Я был охотник-новичок и об облавах имел весьма смутное понятие, составленное лишь по не вполне обстоятельным литературным наброскам. Картина облавы и ее живописные детали, бойко и живо нарисованные мне рассказом одного из четырнадцати, подействовали на меня настолько обаятельно, что ожидание дня облавы с каждыми сутками становилось для меня все томительнее и томительнее…

Наконец настал давно желанный день и вечером 16 октября я, в обществе господина К–зе, весьма добродушного немца и бывалого охотника, обремененный огнестрельными и съедобными аксессуарами, двинулся в желанный путь.

— Хорошо ли ты, Семен, знаешь дорогу-то? — обратился мой спутник к вознице.

— Еще бы те не знать… Почитай разов со сто езжал… К примеру, кажинный пенек примелькался! — Семен тряхнул вожжами и гикнул: — Эй, Боговы!..

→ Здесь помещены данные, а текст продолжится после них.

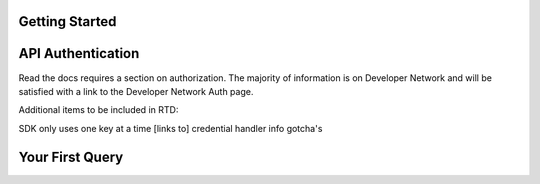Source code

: .. _getting-started:

Getting Started
================================

API Authentication
==================

Read the docs requires a section on authorization. The majority of information is on Developer Network and will be satisfied with a link to the Developer Network Auth page.

Additional items to be included in RTD:

SDK only uses one key at a time
[links to] credential handler info
gotcha's


Your First Query
================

Справная парочка дружной рысцой покатила по гладкой, но очень пыльной дороге, с которой открывался, между прочим, сказать, прелестный пейзаж окрестностей. Налево широкою лентою извивалась Волга, а за нею безграничная степная ширь; направо сплошные леса, то прорезываемые глубокими рвами, то усеянные высокими шишками (холмы), а впереди поля и леса, леса и поля…

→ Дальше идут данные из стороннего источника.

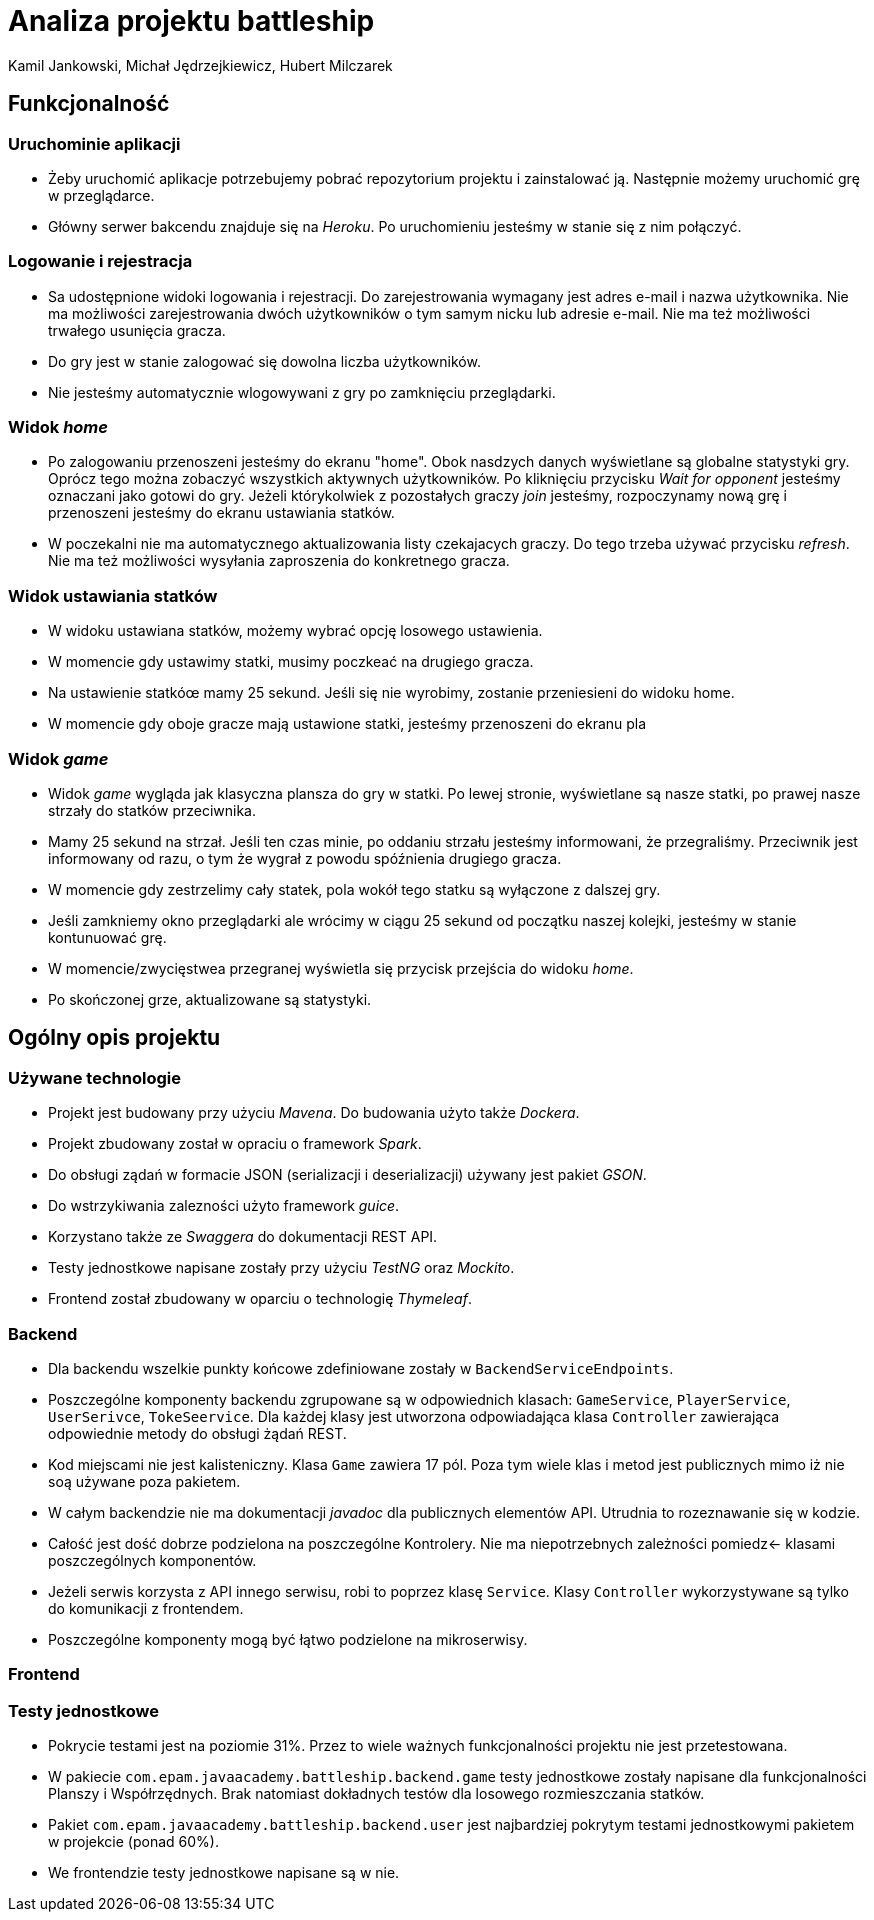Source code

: = Analiza projektu battleship
:authors: Kamil Jankowski, Michał Jędrzejkiewicz, Hubert Milczarek

== Funkcjonalność
=== Uruchominie aplikacji

* Żeby uruchomić aplikacje potrzebujemy pobrać repozytorium projektu i zainstalować ją.
Następnie możemy uruchomić grę w przeglądarce.
* Główny serwer bakcendu znajduje się na _Heroku_.
Po uruchomieniu jesteśmy w stanie się z nim połączyć.

=== Logowanie i rejestracja

* Sa udostępnione widoki logowania i rejestracji.
Do zarejestrowania wymagany jest adres e-mail i nazwa użytkownika.
Nie ma możliwości zarejestrowania dwóch użytkowników o tym samym nicku lub adresie e-mail.
Nie ma też możliwości trwałego usunięcia gracza.
* Do gry jest w stanie zalogować się dowolna liczba użytkowników.
* Nie jesteśmy automatycznie wlogowywani z gry po zamknięciu przeglądarki.

=== Widok _home_

* Po zalogowaniu przenoszeni jesteśmy do ekranu "home".
Obok nasdzych danych wyświetlane są globalne statystyki gry.
Oprócz tego można zobaczyć wszystkich aktywnych użytkowników.
Po kliknięciu przycisku _Wait for opponent_ jesteśmy oznaczani jako gotowi do gry.
Jeżeli którykolwiek z pozostałych graczy _join_ jesteśmy, rozpoczynamy nową grę i przenoszeni jesteśmy do ekranu ustawiania statków.
* W poczekalni nie ma automatycznego aktualizowania listy czekajacych graczy.
Do tego trzeba używać przycisku _refresh_.
Nie ma też możliwości wysyłania zaproszenia do konkretnego gracza.

=== Widok ustawiania statków

* W widoku ustawiana statków, możemy wybrać opcję losowego ustawienia.
* W momencie gdy ustawimy statki, musimy poczkeać na drugiego gracza.
* Na ustawienie statkóœ mamy 25 sekund.
Jeśli się nie wyrobimy, zostanie przeniesieni do widoku home.
* W momencie gdy oboje gracze mają ustawione statki, jesteśmy przenoszeni do ekranu pla

=== Widok _game_

* Widok _game_ wygląda jak klasyczna plansza do gry w statki.
Po lewej stronie, wyświetlane są nasze statki, po prawej nasze strzały do statków przeciwnika.
* Mamy 25 sekund na strzał.
Jeśli ten czas minie, po oddaniu strzału jesteśmy informowani, że przegraliśmy.
Przeciwnik jest informowany od razu, o tym że wygrał z powodu spóźnienia drugiego gracza.
* W momencie gdy zestrzelimy cały statek, pola wokół tego statku są wyłączone z dalszej gry.
* Jeśli zamkniemy okno przeglądarki ale wrócimy w ciągu 25 sekund od początku naszej kolejki, jesteśmy w stanie kontunuować grę.
* W momencie/zwycięstwea przegranej wyświetla się przycisk przejścia do widoku _home_.
* Po skończonej grze, aktualizowane są statystyki.

== Ogólny opis projektu

=== Używane technologie

* Projekt jest budowany przy użyciu _Mavena_.
Do budowania użyto także _Dockera_.
* Projekt zbudowany został w opraciu o framework _Spark_.
* Do obsługi ządań w formacie JSON (serializacji i deserializacji) używany jest pakiet _GSON_.
* Do wstrzykiwania zalezności użyto framework _guice_.
* Korzystano także ze _Swaggera_ do dokumentacji REST API.
* Testy jednostkowe napisane zostały przy użyciu _TestNG_ oraz _Mockito_.
* Frontend został zbudowany w oparciu o technologię _Thymeleaf_.

=== Backend

* Dla backendu wszelkie punkty końcowe zdefiniowane zostały w `BackendServiceEndpoints`.
* Poszczególne komponenty backendu zgrupowane są w odpowiednich klasach:
`GameService`, `PlayerService`, `UserSerivce`, `TokeSeervice`.
Dla każdej klasy jest utworzona odpowiadająca klasa `Controller` zawierająca odpowiednie metody do obsługi żądań REST.
* Kod miejscami nie jest kalisteniczny.
Klasa `Game` zawiera 17 pól.
Poza tym wiele klas i metod jest publicznych mimo iż nie soą używane poza pakietem.
* W całym backendzie nie ma dokumentacji _javadoc_ dla publicznych elementów API.
Utrudnia to rozeznawanie się w kodzie.
* Całość jest dość dobrze podzielona na poszczególne Kontrolery.
Nie ma niepotrzebnych zależności pomiedz← klasami poszczególnych komponentów.
* Jeżeli serwis korzysta z API innego serwisu, robi to poprzez klasę `Service`.
Klasy `Controller` wykorzystywane są tylko do komunikacji z frontendem.
* Poszczególne komponenty mogą być łątwo podzielone na mikroserwisy.

=== Frontend

=== Testy jednostkowe

* Pokrycie testami jest na poziomie 31%.
Przez to wiele ważnych funkcjonalności projektu nie jest przetestowana.
* W pakiecie `com.epam.javaacademy.battleship.backend.game` testy jednostkowe zostały napisane dla funkcjonalności Planszy i Współrzędnych.
Brak natomiast dokładnych testów dla losowego rozmieszczania statków.
* Pakiet `com.epam.javaacademy.battleship.backend.user` jest najbardziej pokrytym testami jednostkowymi pakietem w projekcie (ponad 60%).
* We frontendzie testy jednostkowe napisane są w nie.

Кругом тишь. Погрузившись в созерцание этой чарующей картины, мы изредка перекидывались отрывочными фразами, восхваляя то ту, то другую картинку величественной природы.

— Поля-то, поля-то, батенька, какие!.. — с пафосом восклицал К–зе и как-то отчаянно махал рукой.

Я соглашался, не понимая и не угадывая той глубокой мысли, которая таилась в этих многознаменательных словах.

— Только улюлюкни, — продолжал он развивать свою мысль, — так вон из этих бурьянчиков этого русака высыпет, что грибов после дождя… И дней тут привольно… Люблю я эту охоту; сколько я с ней лошадей загнал!.. — К–зе опять махнул рукой и стал закуривать папиросу.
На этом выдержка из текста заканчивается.